What this task involves: Using the records below, copy every line that holds the string "homology".

Exercise data:
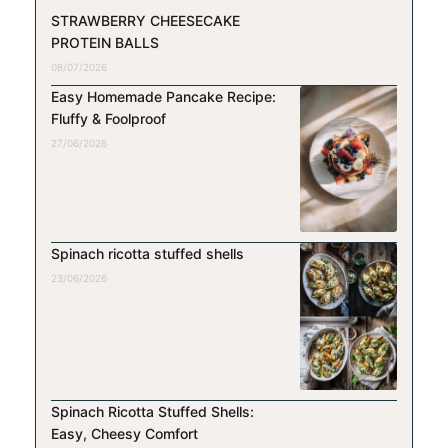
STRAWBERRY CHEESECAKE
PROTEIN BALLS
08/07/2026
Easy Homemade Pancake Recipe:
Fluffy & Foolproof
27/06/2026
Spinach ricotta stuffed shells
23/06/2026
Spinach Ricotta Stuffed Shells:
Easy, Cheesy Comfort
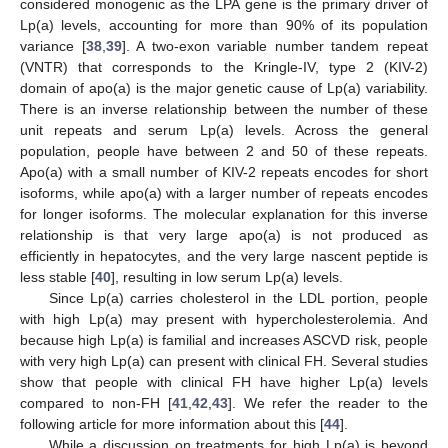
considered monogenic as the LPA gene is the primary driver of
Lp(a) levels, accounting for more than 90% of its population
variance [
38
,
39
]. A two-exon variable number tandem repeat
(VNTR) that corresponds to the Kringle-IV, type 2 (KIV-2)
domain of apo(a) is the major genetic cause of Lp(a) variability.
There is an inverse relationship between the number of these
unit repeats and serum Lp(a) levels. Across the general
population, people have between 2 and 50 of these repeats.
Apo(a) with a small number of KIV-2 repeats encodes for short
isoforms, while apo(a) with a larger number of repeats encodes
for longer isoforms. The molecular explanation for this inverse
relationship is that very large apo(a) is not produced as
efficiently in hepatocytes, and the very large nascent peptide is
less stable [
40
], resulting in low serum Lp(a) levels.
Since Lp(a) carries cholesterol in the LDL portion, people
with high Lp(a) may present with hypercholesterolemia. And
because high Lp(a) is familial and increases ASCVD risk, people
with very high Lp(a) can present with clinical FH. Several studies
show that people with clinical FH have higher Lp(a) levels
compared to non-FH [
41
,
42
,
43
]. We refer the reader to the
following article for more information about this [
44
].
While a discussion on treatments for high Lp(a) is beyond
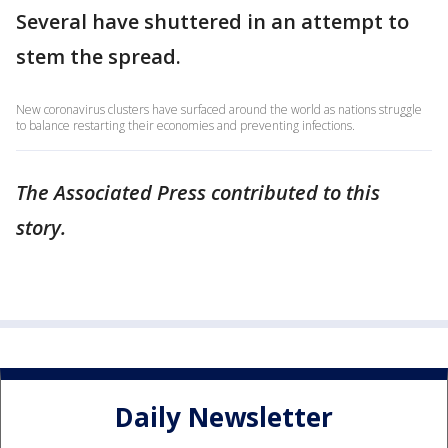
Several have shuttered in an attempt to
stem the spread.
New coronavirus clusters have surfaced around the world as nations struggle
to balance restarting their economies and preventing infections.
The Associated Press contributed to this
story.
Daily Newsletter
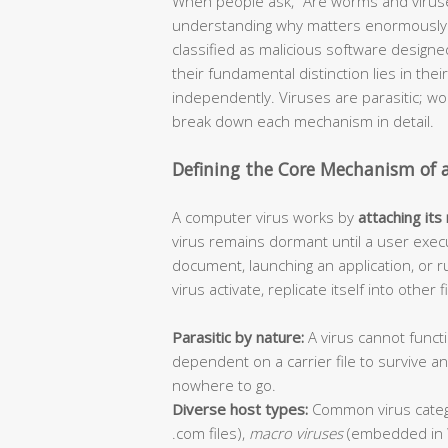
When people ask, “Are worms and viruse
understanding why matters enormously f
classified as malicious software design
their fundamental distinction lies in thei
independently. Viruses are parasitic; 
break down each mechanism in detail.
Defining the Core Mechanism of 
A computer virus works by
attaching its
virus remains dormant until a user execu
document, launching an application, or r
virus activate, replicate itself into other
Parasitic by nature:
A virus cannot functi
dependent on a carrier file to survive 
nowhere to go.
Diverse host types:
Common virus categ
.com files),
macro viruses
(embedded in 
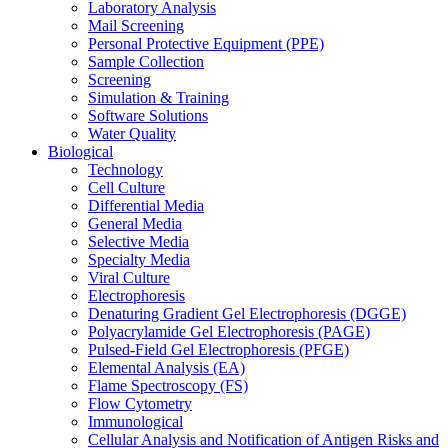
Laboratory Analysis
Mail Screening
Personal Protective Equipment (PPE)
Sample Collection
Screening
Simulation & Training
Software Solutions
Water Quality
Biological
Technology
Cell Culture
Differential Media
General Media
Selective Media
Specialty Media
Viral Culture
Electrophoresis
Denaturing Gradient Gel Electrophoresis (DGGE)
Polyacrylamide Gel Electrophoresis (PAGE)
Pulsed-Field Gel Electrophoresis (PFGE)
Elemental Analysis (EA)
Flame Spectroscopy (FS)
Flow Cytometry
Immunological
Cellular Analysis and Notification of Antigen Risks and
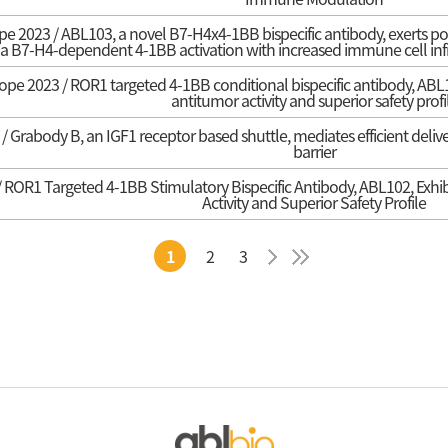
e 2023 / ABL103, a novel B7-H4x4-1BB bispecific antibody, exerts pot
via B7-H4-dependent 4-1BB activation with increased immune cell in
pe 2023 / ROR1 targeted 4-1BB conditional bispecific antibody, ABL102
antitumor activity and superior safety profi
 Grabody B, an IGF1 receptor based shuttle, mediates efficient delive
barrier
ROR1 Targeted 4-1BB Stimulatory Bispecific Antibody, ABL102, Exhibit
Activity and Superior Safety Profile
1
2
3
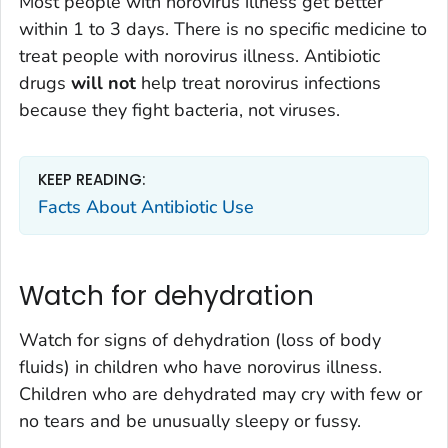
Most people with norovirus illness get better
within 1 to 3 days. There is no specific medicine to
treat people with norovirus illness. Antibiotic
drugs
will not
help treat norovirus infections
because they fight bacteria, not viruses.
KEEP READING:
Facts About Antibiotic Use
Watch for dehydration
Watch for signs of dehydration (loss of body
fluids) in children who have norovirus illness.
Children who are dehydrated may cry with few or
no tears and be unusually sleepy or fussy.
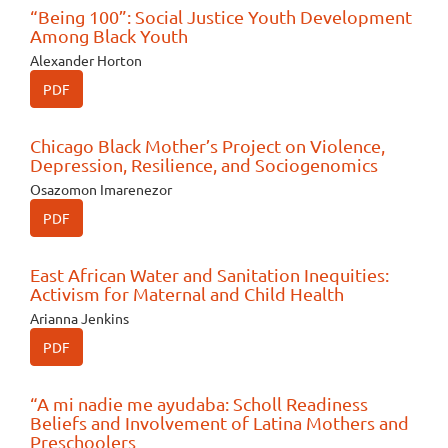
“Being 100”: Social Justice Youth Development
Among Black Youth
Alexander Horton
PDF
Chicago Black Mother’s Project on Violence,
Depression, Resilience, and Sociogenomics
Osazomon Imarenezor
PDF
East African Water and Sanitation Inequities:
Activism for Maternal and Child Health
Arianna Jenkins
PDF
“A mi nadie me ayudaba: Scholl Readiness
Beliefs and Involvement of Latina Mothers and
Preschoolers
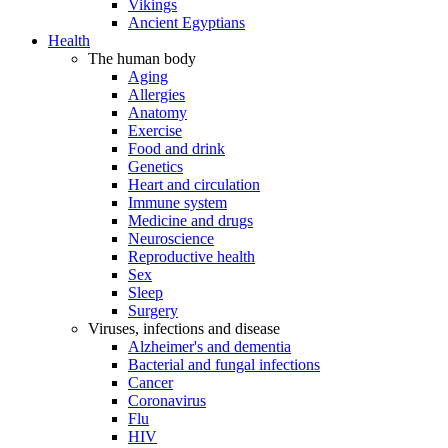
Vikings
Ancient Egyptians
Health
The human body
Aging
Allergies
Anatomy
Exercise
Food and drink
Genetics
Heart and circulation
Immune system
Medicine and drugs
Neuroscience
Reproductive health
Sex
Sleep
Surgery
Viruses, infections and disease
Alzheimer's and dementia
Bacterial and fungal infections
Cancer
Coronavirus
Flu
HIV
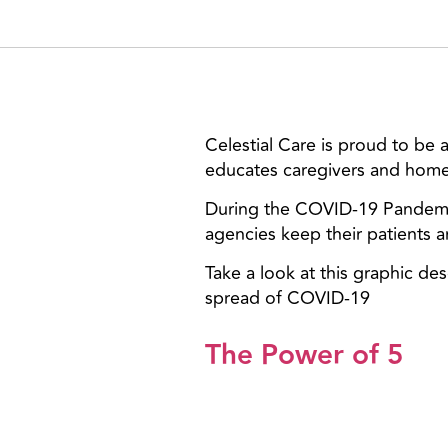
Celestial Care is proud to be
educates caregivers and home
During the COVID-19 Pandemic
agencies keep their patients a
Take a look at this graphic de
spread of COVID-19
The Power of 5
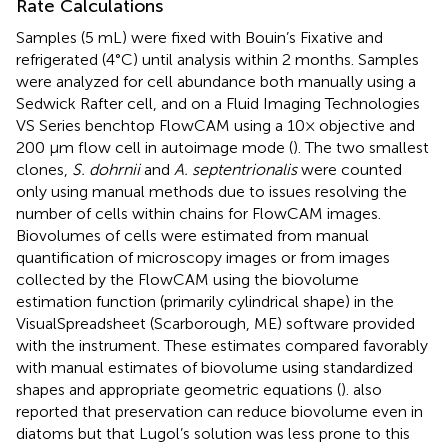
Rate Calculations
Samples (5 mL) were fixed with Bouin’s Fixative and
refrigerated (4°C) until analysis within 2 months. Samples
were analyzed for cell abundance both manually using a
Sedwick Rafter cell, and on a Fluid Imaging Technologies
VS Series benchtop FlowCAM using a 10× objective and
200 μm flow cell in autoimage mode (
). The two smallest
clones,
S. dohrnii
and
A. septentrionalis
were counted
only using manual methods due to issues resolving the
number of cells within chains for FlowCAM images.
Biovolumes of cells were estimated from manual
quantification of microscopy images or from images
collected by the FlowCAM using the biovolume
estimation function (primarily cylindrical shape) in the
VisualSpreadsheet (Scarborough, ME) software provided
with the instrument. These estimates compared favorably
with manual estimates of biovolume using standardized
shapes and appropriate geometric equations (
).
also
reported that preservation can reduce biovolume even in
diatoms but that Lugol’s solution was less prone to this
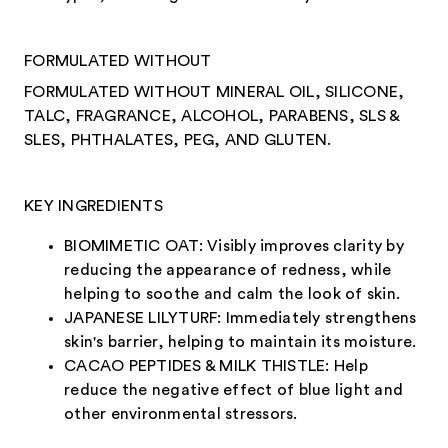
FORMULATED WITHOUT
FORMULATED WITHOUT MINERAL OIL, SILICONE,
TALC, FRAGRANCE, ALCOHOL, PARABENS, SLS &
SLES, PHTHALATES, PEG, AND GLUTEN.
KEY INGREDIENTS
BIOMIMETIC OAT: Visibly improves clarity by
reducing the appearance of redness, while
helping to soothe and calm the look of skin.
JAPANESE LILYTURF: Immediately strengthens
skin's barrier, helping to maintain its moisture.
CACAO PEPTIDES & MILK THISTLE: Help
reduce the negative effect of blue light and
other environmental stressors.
---
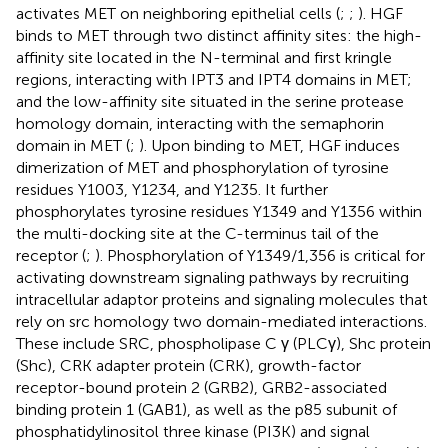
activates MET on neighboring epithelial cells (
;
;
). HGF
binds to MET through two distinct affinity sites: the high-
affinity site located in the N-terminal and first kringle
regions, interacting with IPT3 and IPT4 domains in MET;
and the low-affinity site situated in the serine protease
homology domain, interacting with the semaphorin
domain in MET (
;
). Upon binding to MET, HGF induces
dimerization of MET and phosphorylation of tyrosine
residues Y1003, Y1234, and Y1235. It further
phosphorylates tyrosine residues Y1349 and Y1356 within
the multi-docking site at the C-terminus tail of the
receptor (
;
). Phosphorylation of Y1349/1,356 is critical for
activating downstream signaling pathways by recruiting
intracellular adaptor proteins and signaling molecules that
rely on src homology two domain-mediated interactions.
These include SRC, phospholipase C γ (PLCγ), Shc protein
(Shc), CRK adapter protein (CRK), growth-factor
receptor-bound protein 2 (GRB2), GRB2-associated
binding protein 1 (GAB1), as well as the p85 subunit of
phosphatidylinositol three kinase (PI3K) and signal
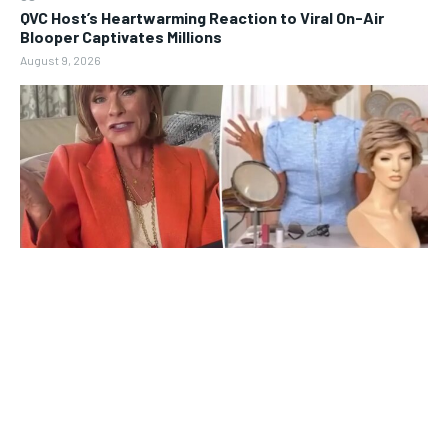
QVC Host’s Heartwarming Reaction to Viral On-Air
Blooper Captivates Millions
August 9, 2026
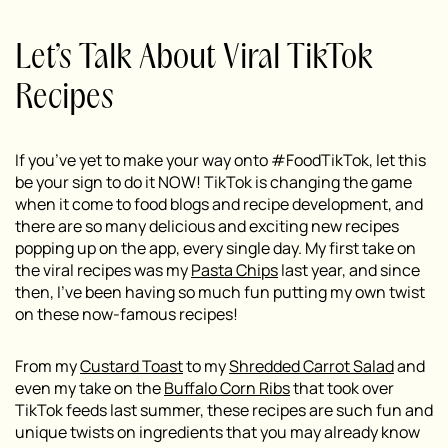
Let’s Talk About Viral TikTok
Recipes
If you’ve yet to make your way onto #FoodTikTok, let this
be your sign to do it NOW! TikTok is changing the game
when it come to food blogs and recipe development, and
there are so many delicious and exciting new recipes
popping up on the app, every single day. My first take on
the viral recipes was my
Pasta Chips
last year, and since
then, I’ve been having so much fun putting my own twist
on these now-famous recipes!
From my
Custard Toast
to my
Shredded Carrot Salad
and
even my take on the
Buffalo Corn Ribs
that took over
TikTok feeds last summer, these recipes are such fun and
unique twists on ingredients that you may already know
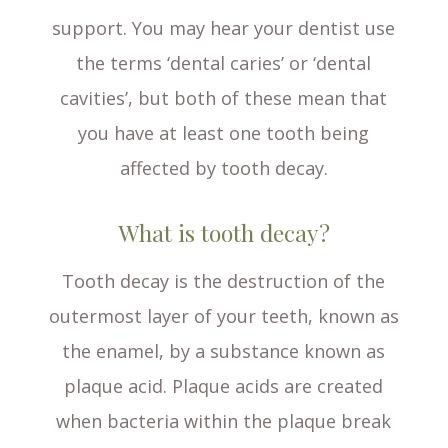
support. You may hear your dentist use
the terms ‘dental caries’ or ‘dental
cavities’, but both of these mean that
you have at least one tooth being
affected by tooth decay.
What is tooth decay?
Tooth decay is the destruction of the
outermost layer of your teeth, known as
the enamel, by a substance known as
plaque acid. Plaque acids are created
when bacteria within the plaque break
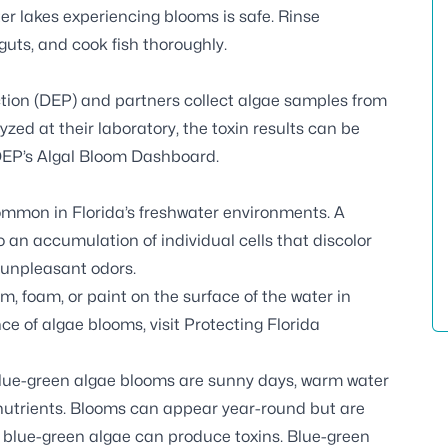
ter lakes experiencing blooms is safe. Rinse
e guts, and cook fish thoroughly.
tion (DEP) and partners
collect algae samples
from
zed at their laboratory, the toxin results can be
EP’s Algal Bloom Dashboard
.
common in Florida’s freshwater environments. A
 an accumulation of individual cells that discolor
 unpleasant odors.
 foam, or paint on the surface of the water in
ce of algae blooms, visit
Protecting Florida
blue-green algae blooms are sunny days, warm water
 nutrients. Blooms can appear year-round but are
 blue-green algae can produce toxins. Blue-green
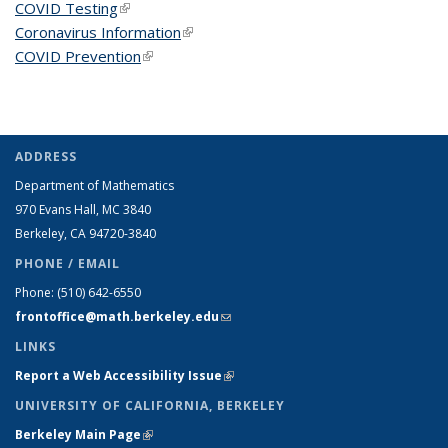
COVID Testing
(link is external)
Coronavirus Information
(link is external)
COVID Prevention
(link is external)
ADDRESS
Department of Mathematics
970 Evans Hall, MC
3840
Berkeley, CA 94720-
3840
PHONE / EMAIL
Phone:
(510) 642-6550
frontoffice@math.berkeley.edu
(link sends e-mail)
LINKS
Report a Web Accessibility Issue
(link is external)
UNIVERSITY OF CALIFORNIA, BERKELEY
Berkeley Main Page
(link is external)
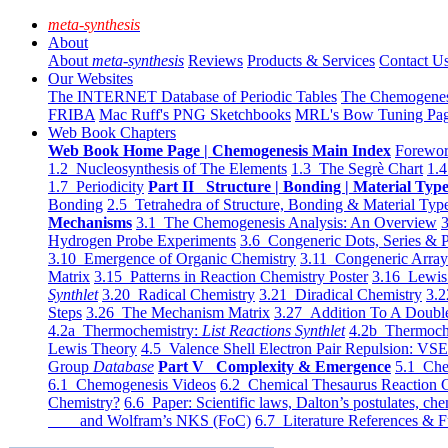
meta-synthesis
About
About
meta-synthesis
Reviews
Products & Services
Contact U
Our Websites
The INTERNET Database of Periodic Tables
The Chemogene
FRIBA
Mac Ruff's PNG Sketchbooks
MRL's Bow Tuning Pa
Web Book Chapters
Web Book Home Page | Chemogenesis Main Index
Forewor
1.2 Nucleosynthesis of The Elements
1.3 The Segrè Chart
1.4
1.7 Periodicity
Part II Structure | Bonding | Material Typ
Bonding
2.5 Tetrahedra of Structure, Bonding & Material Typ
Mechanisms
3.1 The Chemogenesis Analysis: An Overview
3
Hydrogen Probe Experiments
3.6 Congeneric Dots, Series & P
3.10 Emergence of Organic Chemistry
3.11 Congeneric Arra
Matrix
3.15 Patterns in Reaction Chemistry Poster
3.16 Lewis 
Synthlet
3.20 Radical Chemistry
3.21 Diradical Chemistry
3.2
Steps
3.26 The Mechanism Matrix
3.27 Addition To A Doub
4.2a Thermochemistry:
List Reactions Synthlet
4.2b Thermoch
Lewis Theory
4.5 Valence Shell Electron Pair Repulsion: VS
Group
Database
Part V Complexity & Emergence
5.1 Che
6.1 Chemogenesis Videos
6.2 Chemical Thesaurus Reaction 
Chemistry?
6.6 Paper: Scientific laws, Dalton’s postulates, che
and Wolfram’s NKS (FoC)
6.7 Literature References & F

Response to the exercise:
homology domain, interacting with the semaphorin
rely on src homology two domain-mediated interactions.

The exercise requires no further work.